READING PASSAGE |
10 Bits: The Data News Hot List
This week’s list of data news highlights covers June 28-July 4 and includes articles about a startup hoping to transform public transit in Boston and beyond, and an Associated Press initiative to use algorithms to write certain financial articles.
Cambridge, Massachusetts-based startup Bridgj is using big data to create on-demand bus routes. Drawing data from social media, municipal records, the Census, and other sources, Bridj uses a proprietary algorithm to infer where there might be high demand for transportation service. In principle, Bridj could also adjust these routes dynamically to address changes in riders’ locations. The company is testing routes in Boston and hopes to expand as demand grows, potentially even out into the city’s populous suburbs, where it could relieve traffic on congested highways.
The U.S. men’s national soccer team administrators equipped each player with a GPS tracking device to monitor movements and curb injuries during this summer’s World Cup run. The devices are attached to players’ uniforms and are about the size of a matchbox. They provide data that can be combined with other information, such as heart rates and hydration levels, to detect when a player might be at risk of suffering an injury.
The Associated Press (AP) revealed this week that it would soon begin creating some of its corporate earnings stories algorithmically, transforming the data into sentences a human can read. The news service publishes around 1,200 of the formulaic stories annually, but hopes to expand to over 17,000 annually by the end of the year. For now, editors will read all the pieces before publication, but eventually the AP hopes to automate the entire process.

AVAILABLE DATA |
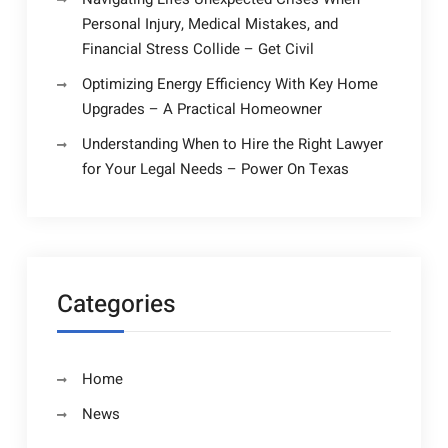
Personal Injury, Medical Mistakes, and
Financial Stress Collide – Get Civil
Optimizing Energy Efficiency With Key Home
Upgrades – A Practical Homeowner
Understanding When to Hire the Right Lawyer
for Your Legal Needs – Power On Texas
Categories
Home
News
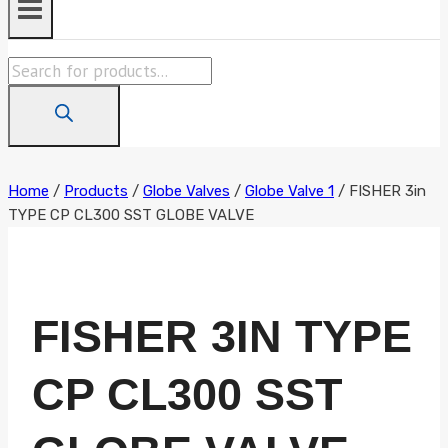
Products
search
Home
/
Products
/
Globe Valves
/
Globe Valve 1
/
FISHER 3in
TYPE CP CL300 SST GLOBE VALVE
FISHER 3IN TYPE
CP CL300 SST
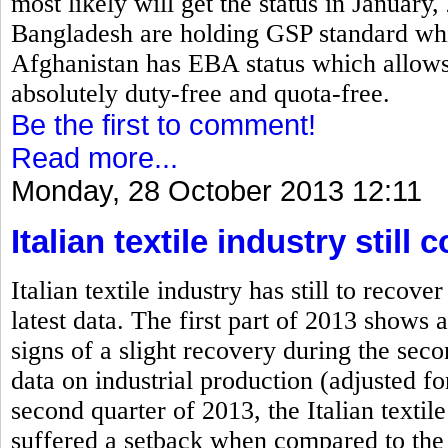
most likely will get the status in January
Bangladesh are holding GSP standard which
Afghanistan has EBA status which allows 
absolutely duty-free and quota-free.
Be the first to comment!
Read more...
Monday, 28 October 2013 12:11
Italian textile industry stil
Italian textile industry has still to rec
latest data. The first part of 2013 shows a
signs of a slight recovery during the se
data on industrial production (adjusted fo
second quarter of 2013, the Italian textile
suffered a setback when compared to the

TASK REQUIREMENTS |
1. Rewrite the stretch of the data news list from "The U.S. men’s" through "the entire process.", putting "reporters" in place of "editors".
2. According to the data news list, how large are the GPS tracking devices given to the U.S. men's soccer players?
The entries have no connection to the data news list.

SOLUTIONS TO THE EXERCISE |
1.
The U.S. men’s national soccer team administrators equipped each player with a GPS tracking device to monitor movements and curb injuries during this summer’s World Cup run. The devices are attached to players’ uniforms and are about the size of a matchbox. They provide data that can be combined with other information, such as heart rates and hydration levels, to detect when a player might be at risk of suffering an injury.
The Associated Press (AP) revealed this week that it would soon begin creating some of its corporate earnings stories algorithmically, transforming the data into sentences a human can read. The news service publishes around 1,200 of the formulaic stories annually, but hopes to expand to over 17,000 annually by the end of the year. For now, reporters will read all the pieces before publication, but eventually the AP hopes to automate the entire process.

2. They are about the size of a matchbox.